▶ WHAT THIS TASK INVOLVES:
Using the listing below, retype exactly the lines starting at the one with "ring tip: (124, 576)" and ending at the one with "ring mcp: (143, 117)", and include both.

-- Opening Marker --

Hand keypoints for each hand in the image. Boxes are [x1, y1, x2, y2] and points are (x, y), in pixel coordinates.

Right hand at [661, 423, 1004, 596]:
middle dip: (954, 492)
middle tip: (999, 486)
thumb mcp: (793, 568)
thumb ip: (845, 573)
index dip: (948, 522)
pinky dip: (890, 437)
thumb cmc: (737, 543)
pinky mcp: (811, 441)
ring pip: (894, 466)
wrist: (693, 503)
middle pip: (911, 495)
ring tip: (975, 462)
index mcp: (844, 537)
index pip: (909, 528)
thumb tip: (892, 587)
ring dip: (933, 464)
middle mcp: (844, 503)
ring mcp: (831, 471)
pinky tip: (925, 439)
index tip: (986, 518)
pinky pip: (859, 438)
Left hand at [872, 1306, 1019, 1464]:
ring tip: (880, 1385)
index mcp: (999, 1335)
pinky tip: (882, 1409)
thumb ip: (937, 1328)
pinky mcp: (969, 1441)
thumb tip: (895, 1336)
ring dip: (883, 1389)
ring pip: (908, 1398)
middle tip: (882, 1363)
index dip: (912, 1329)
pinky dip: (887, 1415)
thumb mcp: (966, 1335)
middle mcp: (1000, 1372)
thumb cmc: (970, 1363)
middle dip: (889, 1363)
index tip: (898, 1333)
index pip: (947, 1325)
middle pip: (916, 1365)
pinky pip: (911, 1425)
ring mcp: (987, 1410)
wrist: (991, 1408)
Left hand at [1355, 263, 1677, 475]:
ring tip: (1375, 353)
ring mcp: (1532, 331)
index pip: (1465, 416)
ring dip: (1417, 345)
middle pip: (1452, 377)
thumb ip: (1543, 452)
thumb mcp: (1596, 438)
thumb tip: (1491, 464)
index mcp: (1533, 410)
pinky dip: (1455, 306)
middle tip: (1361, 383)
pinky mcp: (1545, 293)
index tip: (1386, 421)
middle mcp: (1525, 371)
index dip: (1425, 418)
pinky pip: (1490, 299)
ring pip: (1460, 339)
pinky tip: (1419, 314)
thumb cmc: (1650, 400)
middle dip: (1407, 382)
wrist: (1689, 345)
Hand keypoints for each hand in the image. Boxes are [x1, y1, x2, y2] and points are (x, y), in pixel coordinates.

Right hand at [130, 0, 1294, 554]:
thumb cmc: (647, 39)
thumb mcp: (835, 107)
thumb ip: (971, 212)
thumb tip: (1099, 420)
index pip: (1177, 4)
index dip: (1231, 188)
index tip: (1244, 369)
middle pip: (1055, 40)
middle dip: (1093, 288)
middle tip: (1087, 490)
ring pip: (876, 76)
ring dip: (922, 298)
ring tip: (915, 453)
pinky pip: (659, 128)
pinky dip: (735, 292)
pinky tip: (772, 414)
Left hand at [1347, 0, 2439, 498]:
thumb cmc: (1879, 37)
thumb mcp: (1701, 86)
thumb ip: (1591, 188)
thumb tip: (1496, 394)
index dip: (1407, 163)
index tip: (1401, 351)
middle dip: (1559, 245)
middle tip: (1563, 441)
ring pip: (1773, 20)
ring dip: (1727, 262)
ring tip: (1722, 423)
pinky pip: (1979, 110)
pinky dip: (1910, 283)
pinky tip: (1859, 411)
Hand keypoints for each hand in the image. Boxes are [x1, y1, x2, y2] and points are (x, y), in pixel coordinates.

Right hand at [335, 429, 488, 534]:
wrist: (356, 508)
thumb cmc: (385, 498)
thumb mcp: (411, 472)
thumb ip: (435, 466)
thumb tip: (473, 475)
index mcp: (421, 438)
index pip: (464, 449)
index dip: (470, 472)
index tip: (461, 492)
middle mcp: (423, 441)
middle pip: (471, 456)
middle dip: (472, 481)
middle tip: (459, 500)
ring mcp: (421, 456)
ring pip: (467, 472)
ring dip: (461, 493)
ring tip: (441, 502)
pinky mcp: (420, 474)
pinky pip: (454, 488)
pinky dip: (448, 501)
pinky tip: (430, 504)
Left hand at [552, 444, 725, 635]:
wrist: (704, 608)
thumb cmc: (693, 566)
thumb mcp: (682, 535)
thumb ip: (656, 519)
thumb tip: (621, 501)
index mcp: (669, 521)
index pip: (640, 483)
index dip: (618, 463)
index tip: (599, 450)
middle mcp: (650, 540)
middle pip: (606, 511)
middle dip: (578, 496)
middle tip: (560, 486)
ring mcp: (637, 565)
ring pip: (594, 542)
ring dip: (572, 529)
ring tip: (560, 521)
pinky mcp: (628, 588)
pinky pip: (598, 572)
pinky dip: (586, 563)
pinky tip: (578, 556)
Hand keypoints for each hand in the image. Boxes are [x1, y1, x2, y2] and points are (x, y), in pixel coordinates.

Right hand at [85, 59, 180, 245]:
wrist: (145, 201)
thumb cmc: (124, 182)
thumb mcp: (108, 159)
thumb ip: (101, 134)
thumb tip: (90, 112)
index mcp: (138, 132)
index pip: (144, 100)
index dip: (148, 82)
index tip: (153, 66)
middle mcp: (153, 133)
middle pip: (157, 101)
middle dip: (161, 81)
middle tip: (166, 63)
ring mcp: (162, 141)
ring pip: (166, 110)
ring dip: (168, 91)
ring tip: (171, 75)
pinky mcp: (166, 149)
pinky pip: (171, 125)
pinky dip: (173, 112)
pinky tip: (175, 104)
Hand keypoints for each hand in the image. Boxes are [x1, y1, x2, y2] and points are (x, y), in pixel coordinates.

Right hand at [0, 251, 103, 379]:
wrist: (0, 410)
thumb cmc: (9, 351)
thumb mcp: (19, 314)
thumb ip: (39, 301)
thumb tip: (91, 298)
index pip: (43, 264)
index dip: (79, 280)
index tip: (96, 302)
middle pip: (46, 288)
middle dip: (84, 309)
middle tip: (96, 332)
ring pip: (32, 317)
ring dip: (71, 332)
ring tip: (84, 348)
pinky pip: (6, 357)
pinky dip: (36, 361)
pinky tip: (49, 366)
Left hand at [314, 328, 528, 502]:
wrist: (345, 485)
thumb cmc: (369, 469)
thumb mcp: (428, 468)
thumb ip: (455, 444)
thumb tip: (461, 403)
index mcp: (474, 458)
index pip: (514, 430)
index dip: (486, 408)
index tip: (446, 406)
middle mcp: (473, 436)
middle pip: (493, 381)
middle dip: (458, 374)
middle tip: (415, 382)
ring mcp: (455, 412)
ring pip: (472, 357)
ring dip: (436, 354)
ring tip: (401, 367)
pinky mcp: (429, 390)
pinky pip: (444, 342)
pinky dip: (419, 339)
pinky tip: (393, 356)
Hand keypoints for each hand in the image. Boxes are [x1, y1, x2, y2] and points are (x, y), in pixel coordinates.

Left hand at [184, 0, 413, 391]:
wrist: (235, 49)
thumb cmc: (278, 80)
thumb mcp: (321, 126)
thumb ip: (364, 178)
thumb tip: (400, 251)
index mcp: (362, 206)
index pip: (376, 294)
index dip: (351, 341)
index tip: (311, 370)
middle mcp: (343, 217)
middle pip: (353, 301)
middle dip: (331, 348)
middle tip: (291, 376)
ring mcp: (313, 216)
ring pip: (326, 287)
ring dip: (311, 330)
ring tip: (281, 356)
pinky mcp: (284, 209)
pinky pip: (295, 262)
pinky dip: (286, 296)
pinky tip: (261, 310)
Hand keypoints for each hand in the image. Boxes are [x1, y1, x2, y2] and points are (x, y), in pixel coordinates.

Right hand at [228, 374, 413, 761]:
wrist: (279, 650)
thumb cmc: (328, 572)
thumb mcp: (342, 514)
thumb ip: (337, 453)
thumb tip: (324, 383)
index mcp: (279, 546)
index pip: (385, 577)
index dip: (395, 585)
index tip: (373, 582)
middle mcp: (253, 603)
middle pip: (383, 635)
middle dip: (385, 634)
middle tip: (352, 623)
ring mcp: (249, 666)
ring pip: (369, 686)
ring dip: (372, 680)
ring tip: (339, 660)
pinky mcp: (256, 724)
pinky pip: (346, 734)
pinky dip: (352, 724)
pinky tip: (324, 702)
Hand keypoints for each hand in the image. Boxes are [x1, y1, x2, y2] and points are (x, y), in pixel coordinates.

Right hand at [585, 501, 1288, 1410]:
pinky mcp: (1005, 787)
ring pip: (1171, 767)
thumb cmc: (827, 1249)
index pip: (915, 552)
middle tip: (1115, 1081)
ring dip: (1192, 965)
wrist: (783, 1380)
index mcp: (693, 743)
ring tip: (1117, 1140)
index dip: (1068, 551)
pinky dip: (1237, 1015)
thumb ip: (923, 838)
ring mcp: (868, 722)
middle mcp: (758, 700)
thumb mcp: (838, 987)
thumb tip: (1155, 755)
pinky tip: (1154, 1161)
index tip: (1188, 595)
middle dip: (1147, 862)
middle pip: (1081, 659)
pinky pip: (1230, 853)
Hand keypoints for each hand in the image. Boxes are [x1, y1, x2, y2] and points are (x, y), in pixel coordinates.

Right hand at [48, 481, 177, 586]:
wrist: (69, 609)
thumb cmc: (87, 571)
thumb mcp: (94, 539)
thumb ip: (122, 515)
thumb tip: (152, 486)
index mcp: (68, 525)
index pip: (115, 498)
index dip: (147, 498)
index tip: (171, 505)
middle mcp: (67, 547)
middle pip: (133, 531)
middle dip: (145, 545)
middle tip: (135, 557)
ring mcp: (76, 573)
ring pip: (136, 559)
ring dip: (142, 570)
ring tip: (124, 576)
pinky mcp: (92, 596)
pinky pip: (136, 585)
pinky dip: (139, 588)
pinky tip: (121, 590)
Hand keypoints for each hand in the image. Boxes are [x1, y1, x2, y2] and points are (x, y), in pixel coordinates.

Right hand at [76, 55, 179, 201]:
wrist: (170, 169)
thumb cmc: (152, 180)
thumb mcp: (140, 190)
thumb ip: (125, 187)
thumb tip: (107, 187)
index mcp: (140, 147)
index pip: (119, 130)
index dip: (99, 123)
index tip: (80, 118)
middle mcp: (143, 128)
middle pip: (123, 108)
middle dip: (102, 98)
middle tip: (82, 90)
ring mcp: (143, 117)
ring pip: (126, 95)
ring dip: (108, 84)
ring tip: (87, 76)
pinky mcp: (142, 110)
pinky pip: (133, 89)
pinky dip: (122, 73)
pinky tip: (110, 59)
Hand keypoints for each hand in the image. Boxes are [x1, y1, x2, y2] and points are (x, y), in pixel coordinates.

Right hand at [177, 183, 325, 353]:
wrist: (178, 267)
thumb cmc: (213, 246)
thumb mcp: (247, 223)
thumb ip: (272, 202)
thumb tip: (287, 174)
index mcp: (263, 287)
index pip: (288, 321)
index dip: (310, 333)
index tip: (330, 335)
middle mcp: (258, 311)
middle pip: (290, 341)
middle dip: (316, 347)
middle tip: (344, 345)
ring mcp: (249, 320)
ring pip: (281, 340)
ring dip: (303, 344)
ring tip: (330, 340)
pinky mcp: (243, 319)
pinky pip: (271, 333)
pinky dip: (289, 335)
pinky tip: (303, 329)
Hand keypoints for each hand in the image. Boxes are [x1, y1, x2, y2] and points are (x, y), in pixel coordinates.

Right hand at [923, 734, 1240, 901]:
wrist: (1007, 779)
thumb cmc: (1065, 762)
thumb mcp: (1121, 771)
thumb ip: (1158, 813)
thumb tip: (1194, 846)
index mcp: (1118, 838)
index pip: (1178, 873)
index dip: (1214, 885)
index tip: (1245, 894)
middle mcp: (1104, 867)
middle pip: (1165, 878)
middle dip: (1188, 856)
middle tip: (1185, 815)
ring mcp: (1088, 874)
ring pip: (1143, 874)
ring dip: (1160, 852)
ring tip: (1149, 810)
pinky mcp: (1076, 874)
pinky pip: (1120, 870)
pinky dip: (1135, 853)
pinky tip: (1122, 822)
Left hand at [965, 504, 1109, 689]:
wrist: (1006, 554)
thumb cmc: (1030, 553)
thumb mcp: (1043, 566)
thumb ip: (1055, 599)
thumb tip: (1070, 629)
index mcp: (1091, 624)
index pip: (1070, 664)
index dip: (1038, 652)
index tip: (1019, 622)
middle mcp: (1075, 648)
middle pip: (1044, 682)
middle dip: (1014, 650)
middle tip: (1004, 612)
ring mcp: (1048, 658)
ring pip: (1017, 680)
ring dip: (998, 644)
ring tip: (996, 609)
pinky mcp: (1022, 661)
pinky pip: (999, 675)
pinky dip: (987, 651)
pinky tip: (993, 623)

-- Closing Marker --

▶ SOLVED PROBLEM:
ring tip: (124, 576)
pinky mcp: (92, 596)
pinky pip: (136, 585)
pinky dip: (139, 588)
pinky tip: (121, 590)
Hand keypoints for each hand in the image. Boxes are [x1, y1, x2, y2] and points are (x, y), in pixel coordinates.

Right hand at [76, 55, 179, 201]:
wrist: (170, 169)
thumb cmc: (152, 180)
thumb mcp: (140, 190)
thumb ip: (125, 187)
thumb tip: (107, 187)
index mcp: (140, 147)
index pip: (119, 130)
index dip: (99, 123)
index tip: (80, 118)
middle mcp: (143, 128)
middle pip: (123, 108)
middle dip: (102, 98)
middle tip: (82, 90)
ring mcp: (143, 117)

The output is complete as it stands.